Supported Quantization Schemes
AutoRound supports several Schemes:
- W4A16(bits:4,group_size:128,sym:True,act_bits:16)
- W8A16(bits:8,group_size:128,sym:True,act_bits:16)
- W3A16(bits:3,group_size:128,sym:True,act_bits:16)
- W2A16(bits:2,group_size:128,sym:True,act_bits:16)
- GGUF:Q4_K_M(all Q_K,Q_0,Q*_1 provided by llamacpp are supported)
- NVFP4(Experimental feature, recommend exporting to
llm_compressorformat.data_type nvfp4,act_data_type nvfp4,static_global_scale,group_size 16) - MXFP4(Research feature, no real kernel, Standard MXFP4, data_type mxfp,act_data_type mxfp,bits 4, act_bits 4, group_size 32)
- MXINT4(Research feature, no real kernel, Standard MXINT4, data_type mxint,act_data_type mxint,bits 4, act_bits 4, group_size 32)

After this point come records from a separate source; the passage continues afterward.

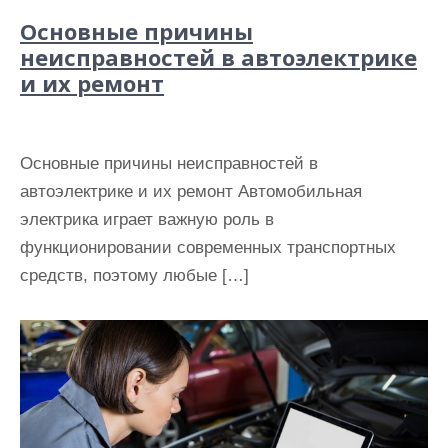
Основные причины
неисправностей в автоэлектрике
и их ремонт
Основные причины неисправностей в
автоэлектрике и их ремонт Автомобильная
электрика играет важную роль в
функционировании современных транспортных
средств, поэтому любые […]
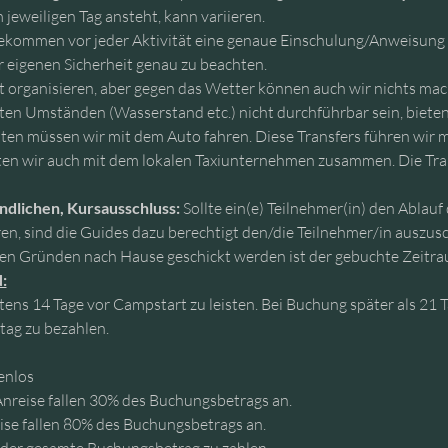
 jeweiligen Tag ansteht, kann variieren.
ekommen vor jeder Aktivität eine genaue Einschulung/Anweisung d
 eigenen Sicherheit genau zu beachten.
t organisieren, aber gegen das Wetter können auch wir nichts mach
n Umständen (Wasserstand etc.) nicht durchführbar sein, bieten
täten müssen wir mit dem Auto fahren. Diese Transfers führen wir 
ten wir auch mit dem lokalen Taxiunternehmen zusammen. Die Trans
ndlichen, Kursausschluss: 
Sollte ein(e) Teilnehmer(in) den Ablauf
, sind die Guides dazu berechtigt den/die Teilnehmer/in auszuschl
ären Gründen nach Hause geschickt werden ist der gebuchte Zeitra
:
ens 14 Tage vor Campstart zu leisten. Bei Buchung später als 21 T
tag zu bezahlen.
enlos
Anreise fallen 30% des Buchungsbetrags an.
eise fallen 80% des Buchungsbetrags an.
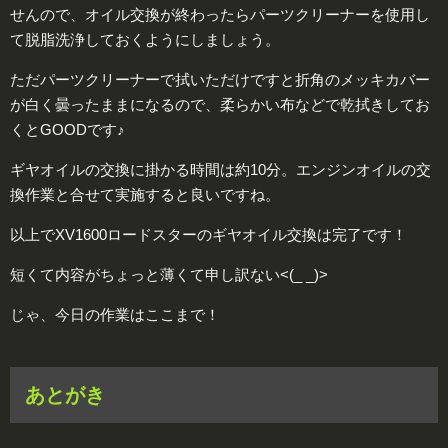
せんので、オイル交換が終わったらパーツクリーナーを使用し
て脱脂洗浄しておくようにしましょう。
ただパーツクリーナーで拭いただけですと折角のメッキカバー
が白く曇ったままになるので、柔らかい布などで乾拭きしてお
くとGOODです♪
ギヤオイルの交換に掛かる時間は約10分。エンジンオイルの交
換作業と合せて実施すると良いですね。
以上でXV1600ロードスターのギヤオイル交換は完了です！
短くて内容がちょっと薄くて申し訳ない<(_ _)>
じゃ、今日の作業はここまで！
あとがき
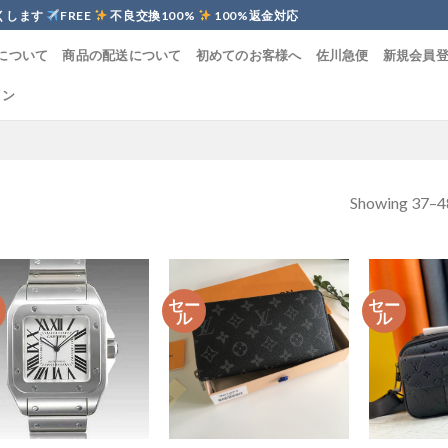
くします
FREE
不良交換100%
100%返金対応
について
商品の配送について
初めてのお客様へ
佐川急便
新規会員
イン
Showing 37–48
ー
セー
セー
ル
ル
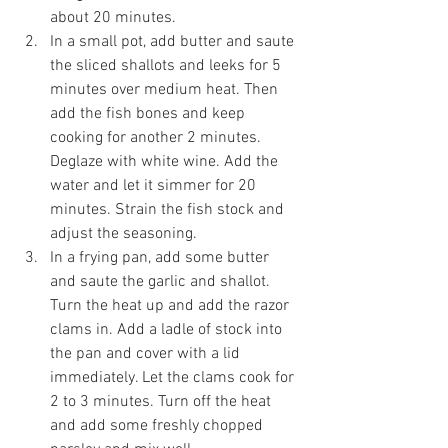
about 20 minutes.
In a small pot, add butter and saute 
the sliced shallots and leeks for 5 
minutes over medium heat. Then 
add the fish bones and keep 
cooking for another 2 minutes. 
Deglaze with white wine. Add the 
water and let it simmer for 20 
minutes. Strain the fish stock and 
adjust the seasoning.
In a frying pan, add some butter 
and saute the garlic and shallot. 
Turn the heat up and add the razor 
clams in. Add a ladle of stock into 
the pan and cover with a lid 
immediately. Let the clams cook for 
2 to 3 minutes. Turn off the heat 
and add some freshly chopped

- MXFP4_RCEIL(Research feature,no real kernel, NVIDIA’s variant, data_type mxfp,act_data_type mxfp_rceil,bits 4, act_bits 4, group_size 32)
- MXFP8(Research feature, no real kernel, data_type mxfp,act_data_type mxfp_rceil,group_size 32)
- FPW8A16(Research feature, no real kernel, data_type fp8,group_size 0->per tensor )
- FP8_STATIC(Research feature, no real kernel, data_type:fp8,act_data_type:fp8,group_size -1 ->per channel, act_group_size=0->per tensor)
Besides, you could modify the group_size, bits, sym and many other configs you want, though there are maybe no real kernels.